From Mazz Swift-Camlet
Posted on November 3, 2008 at 6:09 AM

That article about the Australian Nat'l Academy of Music losing funding scares the living daylights out of me!


From Kelsey Z.
Posted on November 3, 2008 at 6:18 AM

One of my scariest nightmares actually did come true once!

My biggest audition to date - I don't sleep a wink of sleep the night before (because my sister was sick and up coughing the entire night), I arrive an hour or so early to warm up and rehearse with my pianist who is no where to be found and unavailable by phone. It's 10 minutes before my audition and my pianist finally arrives (there were accidents on the road and she was delayed). I have hardly played in weeks due to a hand injury, I'm not properly warmed up and we just kind of crash through the trickier spots in the few we have left to us.

Cold fingered.

In pain.

Underrehearsed.

I played my biggest audition.


From Anne Horvath
Posted on November 3, 2008 at 4:02 PM

Well, I had a surreal dream last night.  Not quite a nightmare, but not all that fun.   I dreamed I was visiting a violin shop in the Midwest (that shall remain nameless, mainly because I was really there this past summer, and they also did fabulous work on Guido, my violin.  They were all really nice, so go figure) to try out violins.   I was trying to play a violin  that one of the owners had made, but the bow the shop provided me to use with was really heavy, like a bass bow.  I couldn't play the violin at all, and was terribly frustrated.

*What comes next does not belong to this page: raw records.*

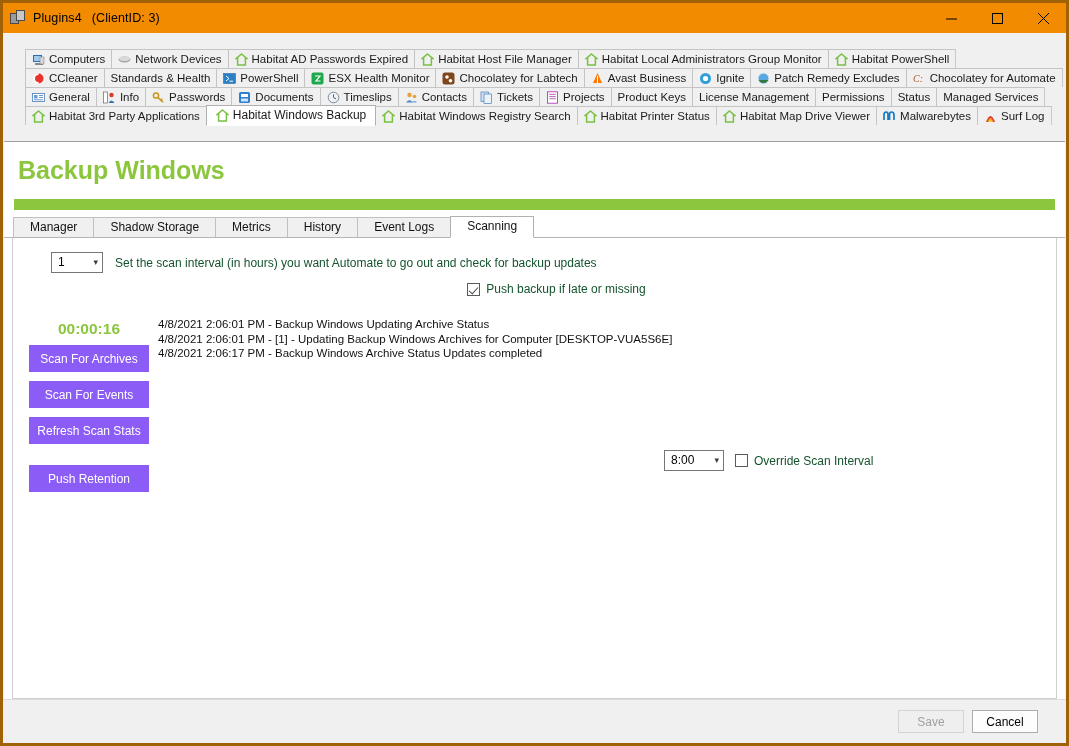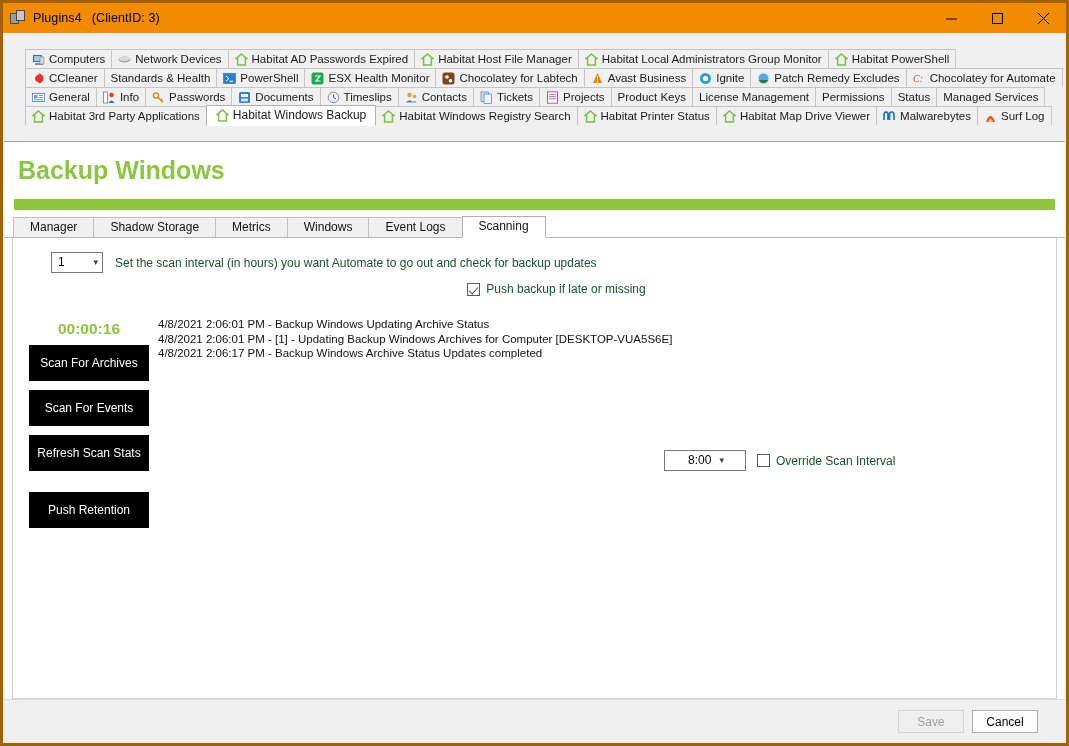--- a/index.html
+++ b/index.html
@@ -525,7 +525,7 @@
       <div class="itab"><span>Manager</span></div>
       <div class="itab"><span>Shadow Storage</span></div>
       <div class="itab"><span>Metrics</span></div>
-      <div class="itab"><span>Windows</span></div>
+      <div class="itab"><span>History</span></div>
       <div class="itab"><span>Event Logs</span></div>
       <div class="itab selected"><span>Scanning</span></div>
     </div>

Oh, woe is me, the "I Am So Insecure, It Is Pathetic" dream.  Both owners of the shop started laughing at me!  I was in tears.

"But, I can't play with this bow.  It is way too heavy.  Everything just crunches."

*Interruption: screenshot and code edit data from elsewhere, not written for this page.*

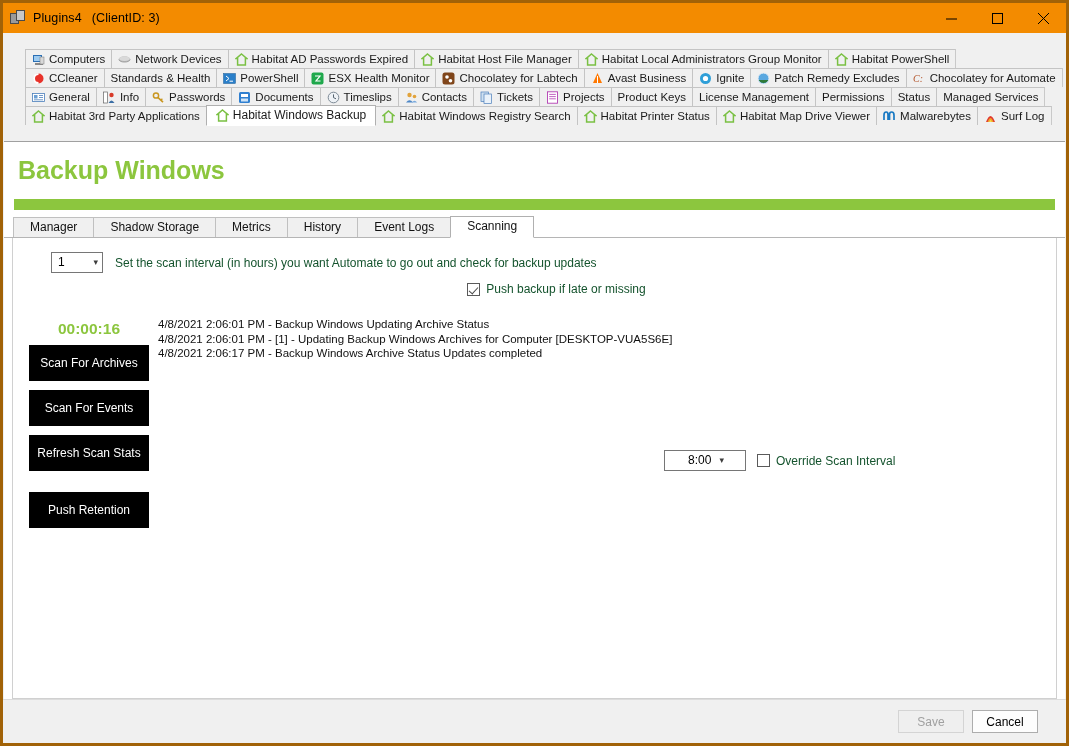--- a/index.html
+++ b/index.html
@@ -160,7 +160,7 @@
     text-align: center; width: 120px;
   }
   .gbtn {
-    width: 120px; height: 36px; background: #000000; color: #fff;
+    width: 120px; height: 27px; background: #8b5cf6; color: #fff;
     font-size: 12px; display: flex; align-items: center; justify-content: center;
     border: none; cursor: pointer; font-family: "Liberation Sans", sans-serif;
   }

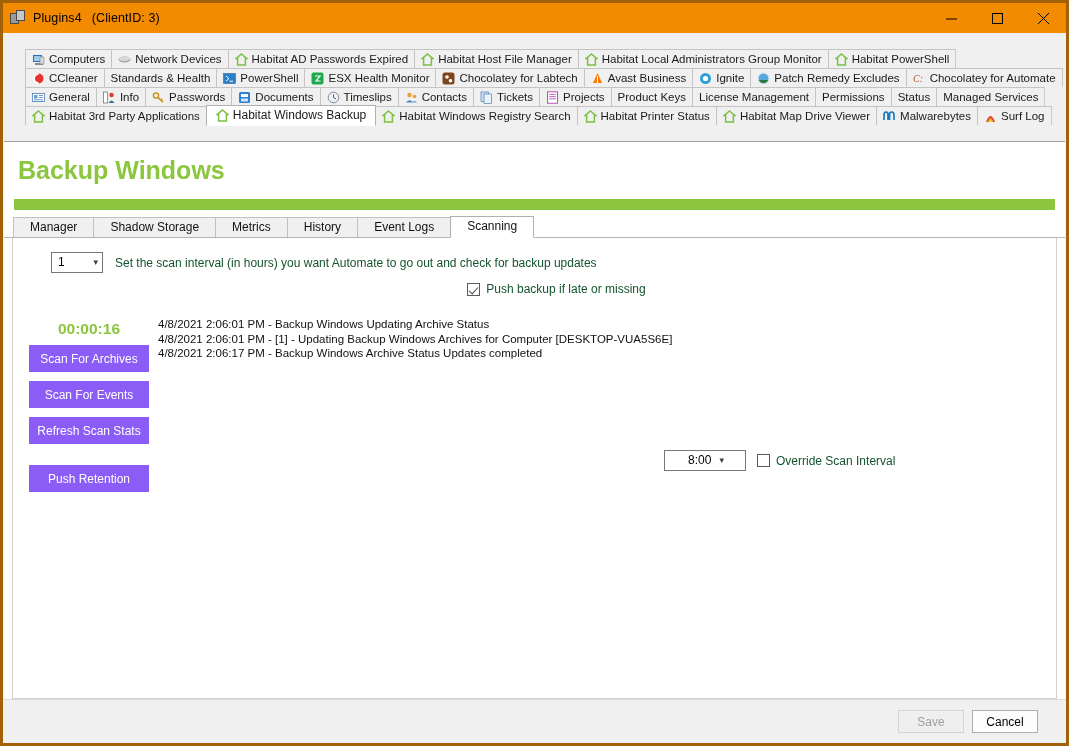--- a/index.html
+++ b/index.html
@@ -141,7 +141,7 @@
   .combo .cv { line-height: 19px; }
   .combo .arw { margin-left: 8px; color: #3c3c3c; font-size: 9px; line-height: 19px;}
   .combo.w1 { width: 52px; }
-  .combo.w2 { width: 82px; justify-content: center; }
+  .combo.w2 { width: 60px; }
   .lbl { font-size: 12px; color: #14532d; }
   .chk-row { display: flex; align-items: center; gap: 6px; }
   .cbox {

"That is the correct bow.  It is your bow arm that is so awful;"

So, they left me standing there, crying, totally upset, no violin to play, but then Clive Owen showed up, and I instantly felt better.

And then, I woke up.


From Anne Horvath
Posted on November 3, 2008 at 4:15 PM

not  "use with", but just "use".  Sorry.


From Stephen Brivati
Posted on November 4, 2008 at 1:39 AM

Greetings,

one of my worst nightmare sis actually rooted in reality. Ove rhte last few yeras there has been a distinct tendency for female orchestral players to wear black dresses that are fixed diagonally across one shoulder leaving the right arm and shoulder bare.   With all due respect very few women violnists actually have toned triceps and this is one of the first parts of the anaanatomy to go flobbily wobbily after time ha smarched on a lttle. 

My worst nightmare is to see a whole section with the outside player being femal and wearing such a dress.  On ocassion it has been very close....

Cheers,

Buri 


From Karen Allendoerfer
Posted on November 4, 2008 at 2:48 PM

I was in the middle of performing the 4th movement of the Brahms first piano trio with two other students at Caltech when I heard a crash from the piano and the pianist stopped playing.  The pedal had fallen completely off the instrument.  This was more of a nightmare for the pianist than for me, but he handled it well.  They repaired the piano over the intermission and we replayed the 4th movement again afterwards.  The next trio group went on following us, and used the same piano without further incident.

My scariest violin nightmare, however, is actually something more subtle:  performing and thinking I did okay, wanting honest feedback and hoping at least some of the feedback is positive or at least constructive.  And then having people just avoid me and avoid talking about it at all.  And finding out much later that they didn't think it was very good but didn't want to tell me because they didn't want to hurt my feelings.  Being in the situation of having given an embarrassingly bad performance and being the only one in the room who doesn't know it.